Selected text START

Figure 3.

Morphological properties of GL-dSACs. A, B, EYFP-expressing dSACs in Chrna2-Cre/Ai3 mice were filled with AF594 and Neurobiotin via whole-cell recordings. Insets show axon projecting through the EPL and into the GL. Scale bar, 20 μm (A); 100 μm (B). C, Reconstructed morphology of the cell shown in A and B. Scale is the same as in B. D, Additional reconstructions, sorted by firing pattern. Gray numbers mark GL-dSACs in which the firing pattern was undetermined; black numbers mark regularly firing GL-dSACs; green numbers mark bursting GL-dSACs. E, Dendritic Sholl analysis. Inset, Mean angular distribution of reconstructed dendritic and axonal process lengths showing horizontal dendritic extensions (black) and superficial axonal projections (red) (n = 24). F, Projection of regular firing (black) and bursting (green) GL-dSACs and GL-dSACs with undetermined firing patterns (gray) onto the first two principal components (PC1 and PC2) identified from principal component analysis of GL-dSAC morphological properties. No obvious clustering of GL-dSACs by firing pattern emerged. G, Variance in GL-dSAC morphological properties explained by each principal component. H, Decomposition of PC1 and PC2 into their constituent property coefficients. I, Unbiased agglomerative hierarchical clustering of GL-dSACs by the Euclidean distances among the z-scored morphological properties listed in H (using Ward's method). Application of the gap statistic method yielded one cluster.

Selected text END
Data extracts START

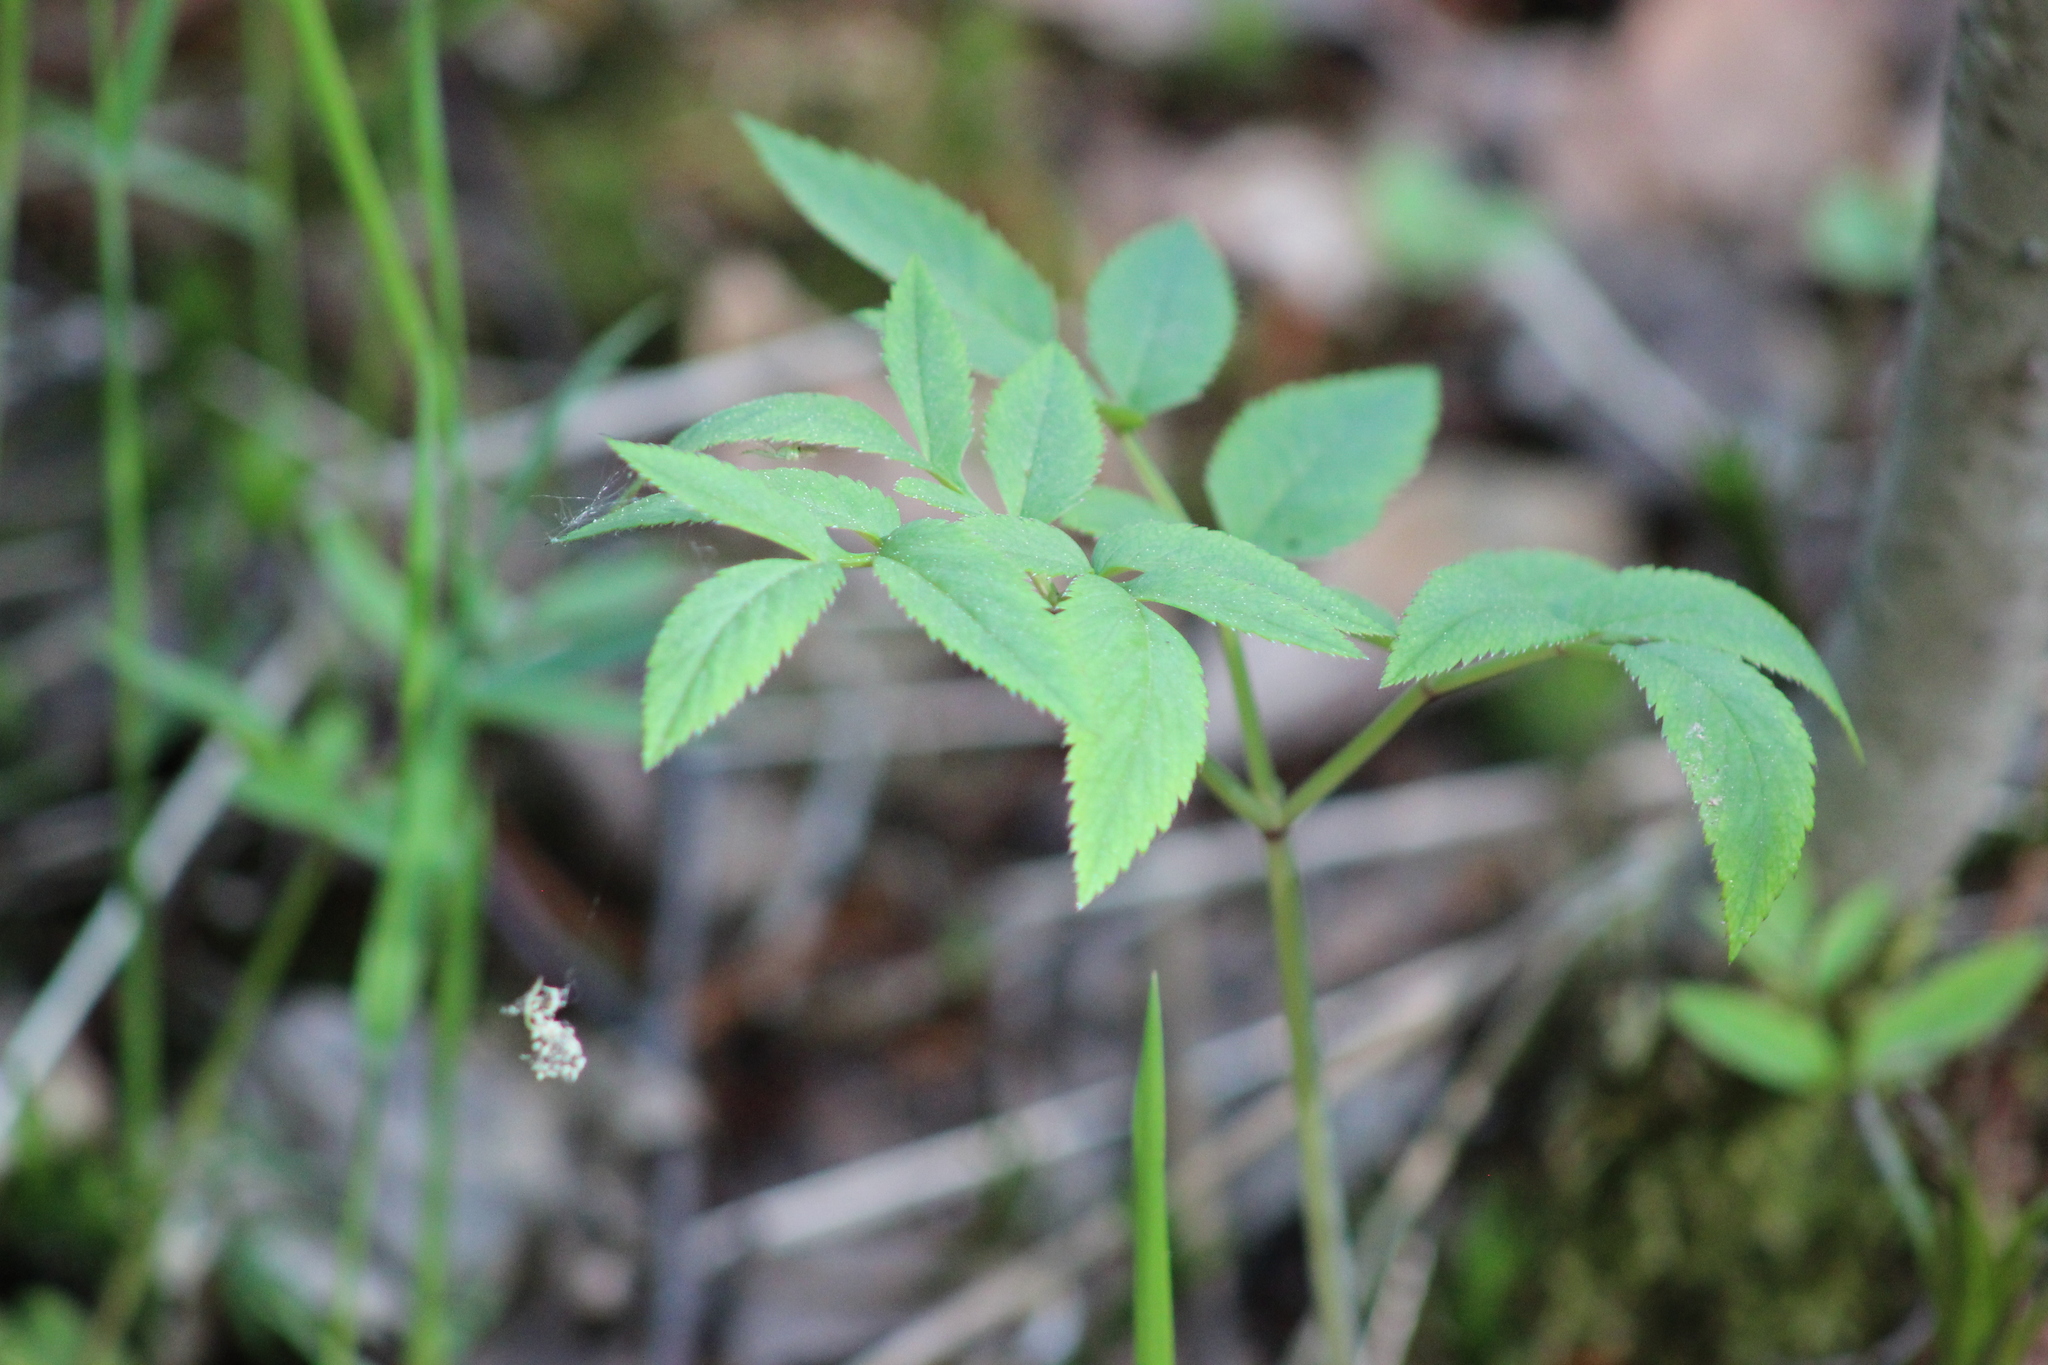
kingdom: Plantae
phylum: Tracheophyta
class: Magnoliopsida
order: Apiales
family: Apiaceae
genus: Angelica
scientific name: Angelica sylvestris
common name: Wild angelica
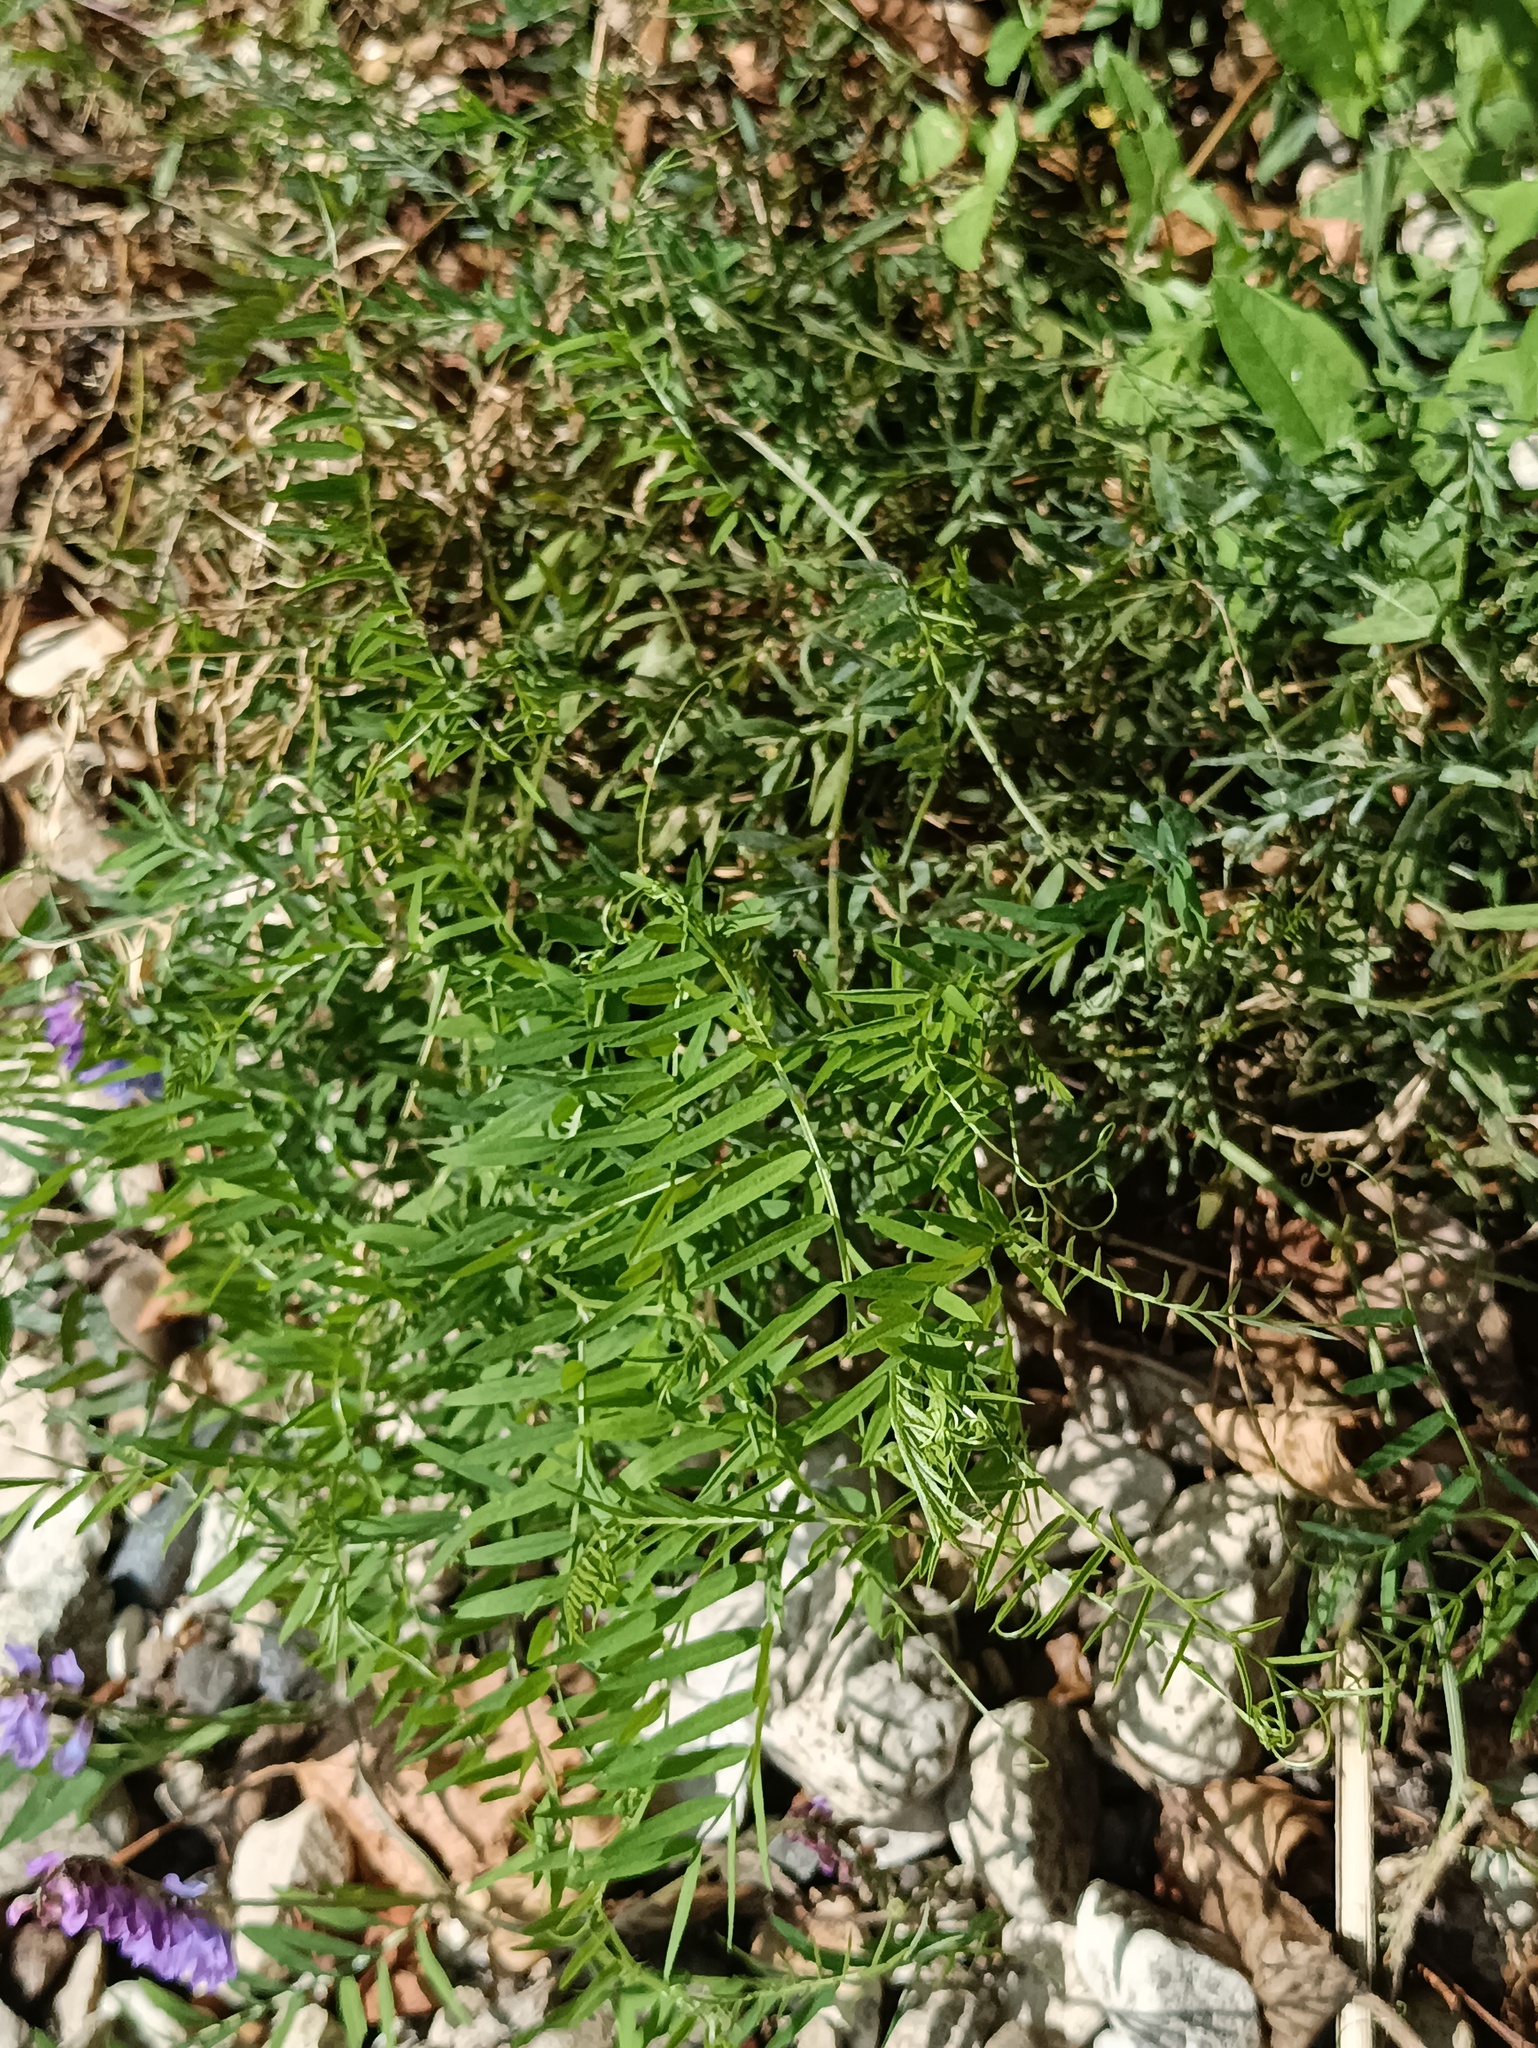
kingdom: Plantae
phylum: Tracheophyta
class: Magnoliopsida
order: Fabales
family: Fabaceae
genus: Vicia
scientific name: Vicia cracca
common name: Bird vetch
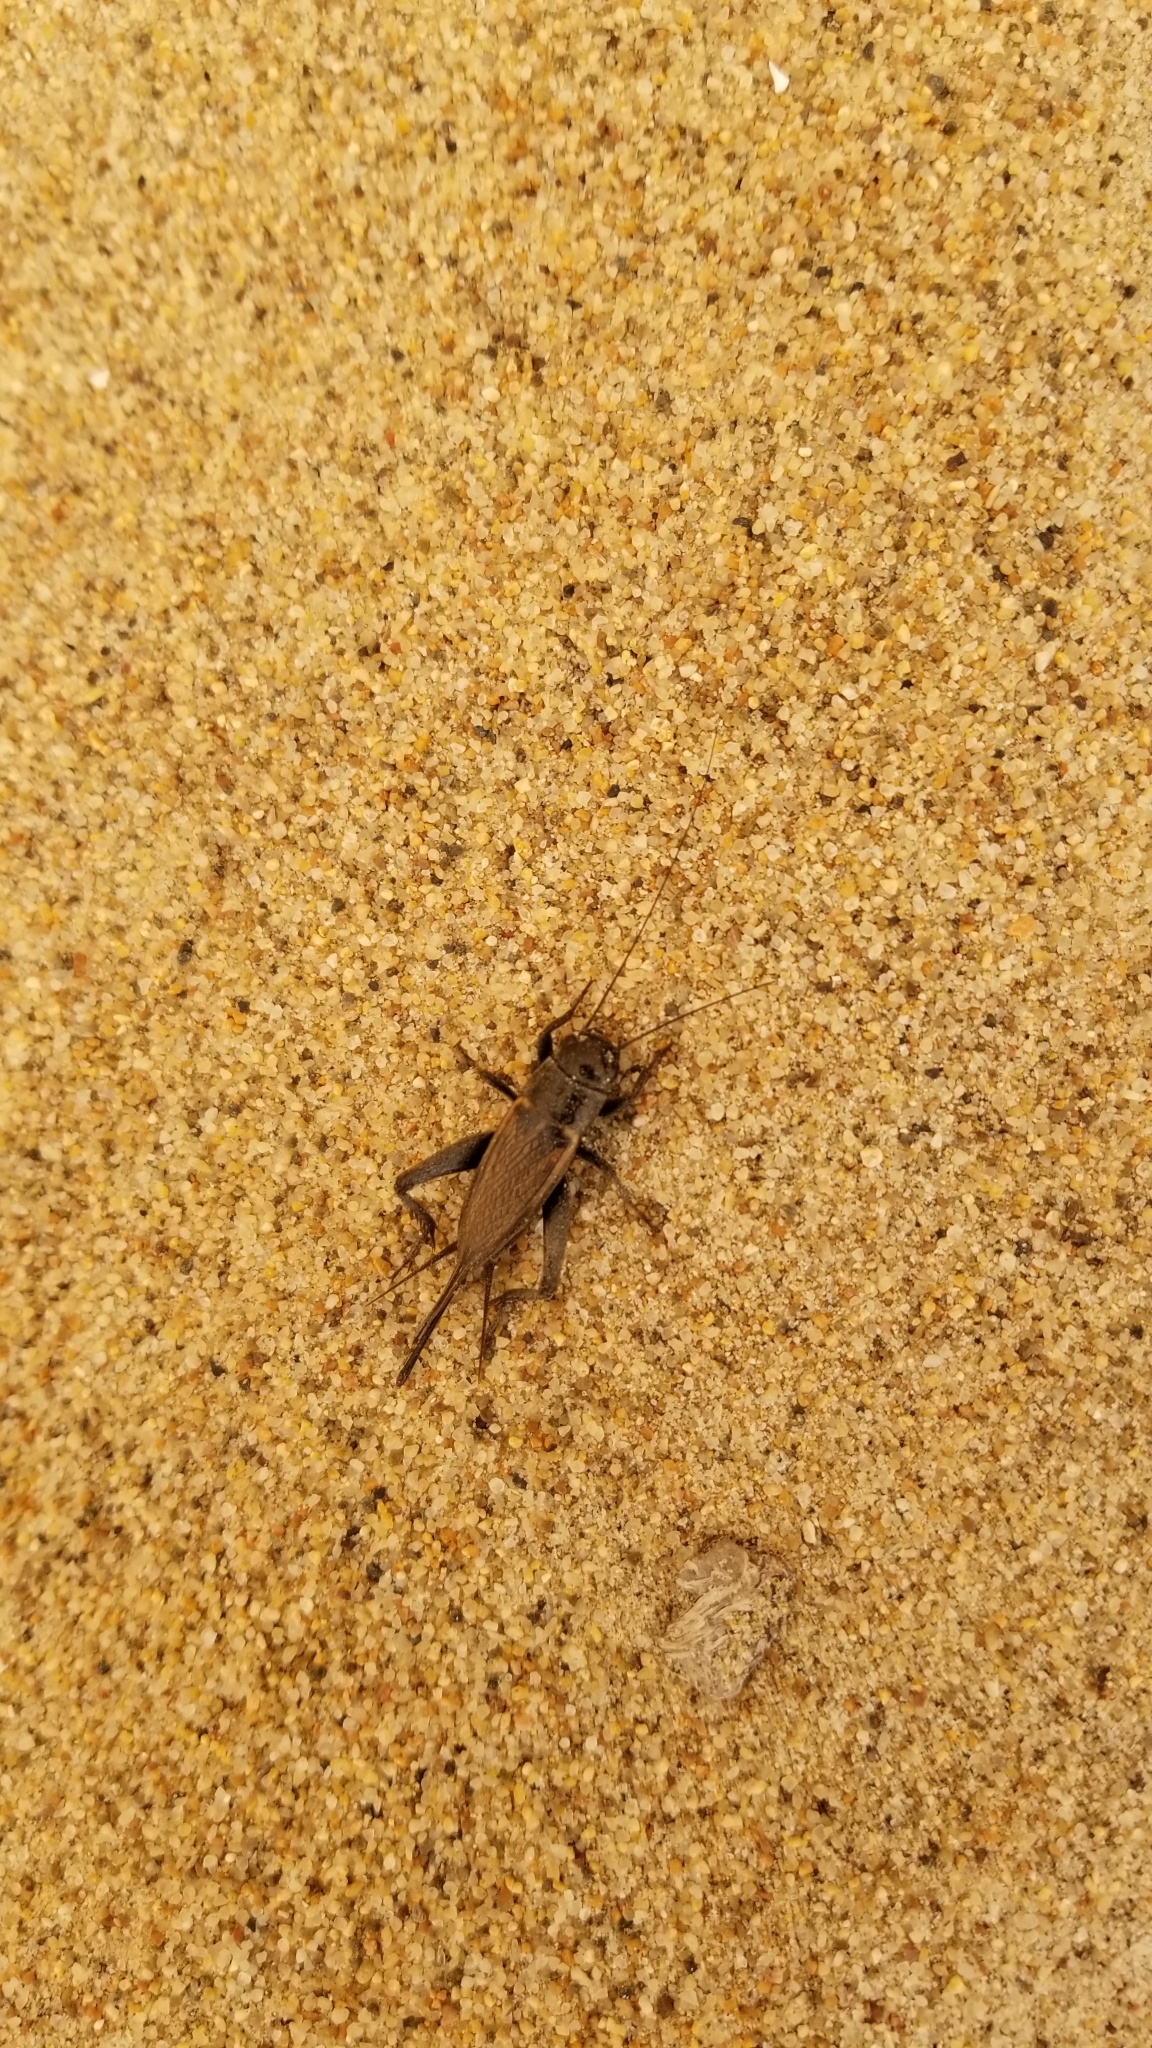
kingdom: Animalia
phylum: Arthropoda
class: Insecta
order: Orthoptera
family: Gryllidae
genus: Gryllus
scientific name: Gryllus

Data extracts END

• What you are asked to do:
Based on the figure caption, decide whether each statement agrees with it: (a) green numbers mark bursting GL-dSACs; (b) principal component analysis separated the GL-dSACs into clusters by firing pattern; (c) the scale bar for panel A is 100 μm. For each, answer yes or no and quote the deciding words.

• Result:
(a) Yes: "green numbers mark bursting GL-dSACs"
(b) No: "No obvious clustering of GL-dSACs by firing pattern emerged."
(c) No: "Scale bar, 20 μm (A); 100 μm (B)."